Mittlerweile leite ich als Gestalttherapeut monatlich drei Männergruppen, zwei Vätergruppen und einen Stuhlkreis samstags, der gleichermaßen Männern und Frauen offensteht. Hinzu kommen jährlich sechs Wochenendseminare, die ich in Bildungshäusern gebe, sowie sieben teils mehrtägige Männerevents bundesweit pro Jahr, bei denen ich Workshops halte und für die ich Männer interessiere und rekrutiere.
Die Folge: Ich bin fast täglich am Einladen, Ausschreiben, Erklären, Überzeugen, Gewinnen, Vernetzen, Nachfassen und Fragen beantworten zu den Veranstaltungen – ehrenamtlich und während meiner täglichen bezahlten Arbeit als Journalist, PR-Berater, Teamentwickler und Therapeut, der im Einzel mit Klienten an deren Themen arbeitet.
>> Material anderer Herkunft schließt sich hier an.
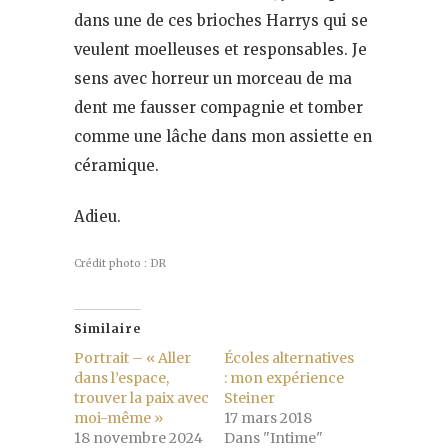
dans une de ces brioches Harrys qui se
veulent moelleuses et responsables. Je
sens avec horreur un morceau de ma
dent me fausser compagnie et tomber
comme une lâche dans mon assiette en
céramique.
Adieu.
Crédit photo : DR
Similaire
Portrait – « Aller
Écoles alternatives
dans l’espace,
: mon expérience
trouver la paix avec
Steiner
moi-même »
17 mars 2018
18 novembre 2024
Dans "Intime"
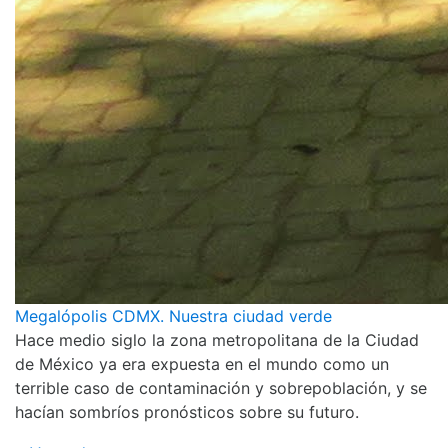
Megalópolis CDMX. Nuestra ciudad verde
Hace medio siglo la zona metropolitana de la Ciudad
de México ya era expuesta en el mundo como un
terrible caso de contaminación y sobrepoblación, y se
hacían sombríos pronósticos sobre su futuro.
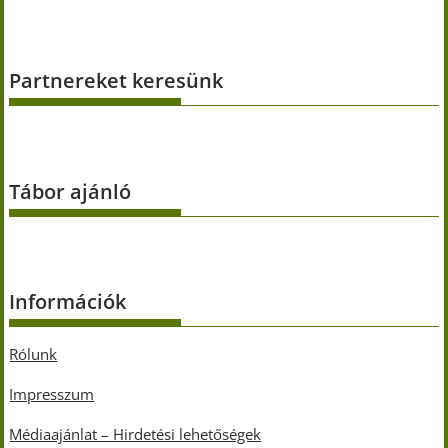
Partnereket keresünk
Tábor ajánló
Információk
Rólunk
Impresszum
Médiaajánlat – Hirdetési lehetőségek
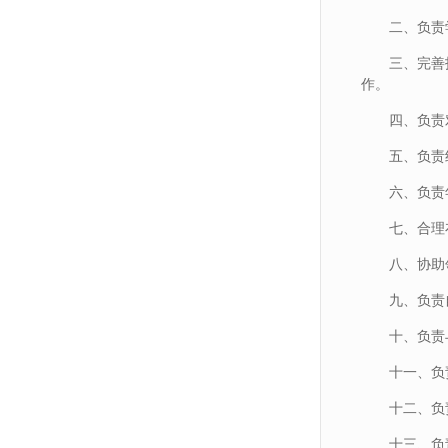
二、负责
三、完善
作。
四、负责
五、负责
六、负责
七、合理
八、协助
九、负责
十、负责
十一、负
十二、负
十三、负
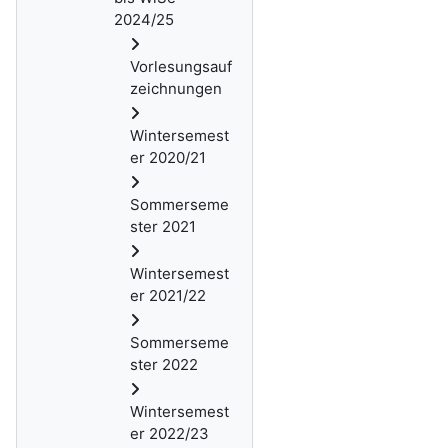
2024/25
Vorlesungsauf
zeichnungen
Wintersemest
er 2020/21
Sommerseme
ster 2021
Wintersemest
er 2021/22
Sommerseme
ster 2022
Wintersemest
er 2022/23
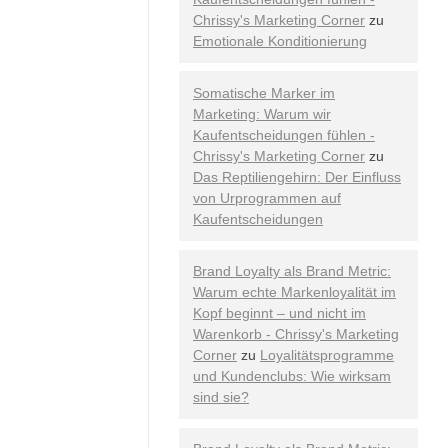
Chrissy's Marketing Corner
zu
Emotionale Konditionierung
Somatische Marker im
Marketing: Warum wir
Kaufentscheidungen fühlen -
Chrissy's Marketing Corner
zu
Das Reptiliengehirn: Der Einfluss
von Urprogrammen auf
Kaufentscheidungen
Brand Loyalty als Brand Metric:
Warum echte Markenloyalität im
Kopf beginnt – und nicht im
Warenkorb - Chrissy's Marketing
Corner
zu
Loyalitätsprogramme
und Kundenclubs: Wie wirksam
sind sie?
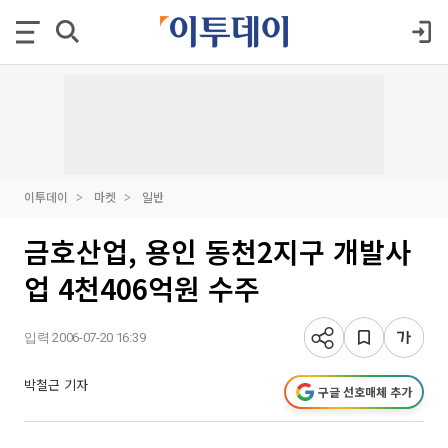
이투데이
마켓
일반
금호산업, 용인 동천2지구 개발사
업 4천406억원 수주
입력 2006-07-20 16:39
박철근 기자
구글 선호매체 추가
Daraus resultiert ganzjährig eine 60-Stunden-Woche mit extrem vielen Mails, Telefonaten und Zoom-Meetings.
Denn oft sind Männer unentschlossen, zögerlich, ängstlich und Scham-behaftet, was den Aufwand und die Einfühlsamkeit nochmals deutlich erhöht. Ein Beispiel: Für die Schorndorfer Männergruppe bekommen 150 Empfänger fünf Tage zuvor die Einladung per Mail, damit dann tatsächlich zehn oder elf im Stuhlkreis Platz nehmen. Das ist eine Quote unter zehn Prozent. Rechne ich die Männer dazu, die ich persönlich anspreche, die über Flyer, Homepages oder Pressemeldungen davon erfahren, liegt die Quote sogar weit unter einem Prozent.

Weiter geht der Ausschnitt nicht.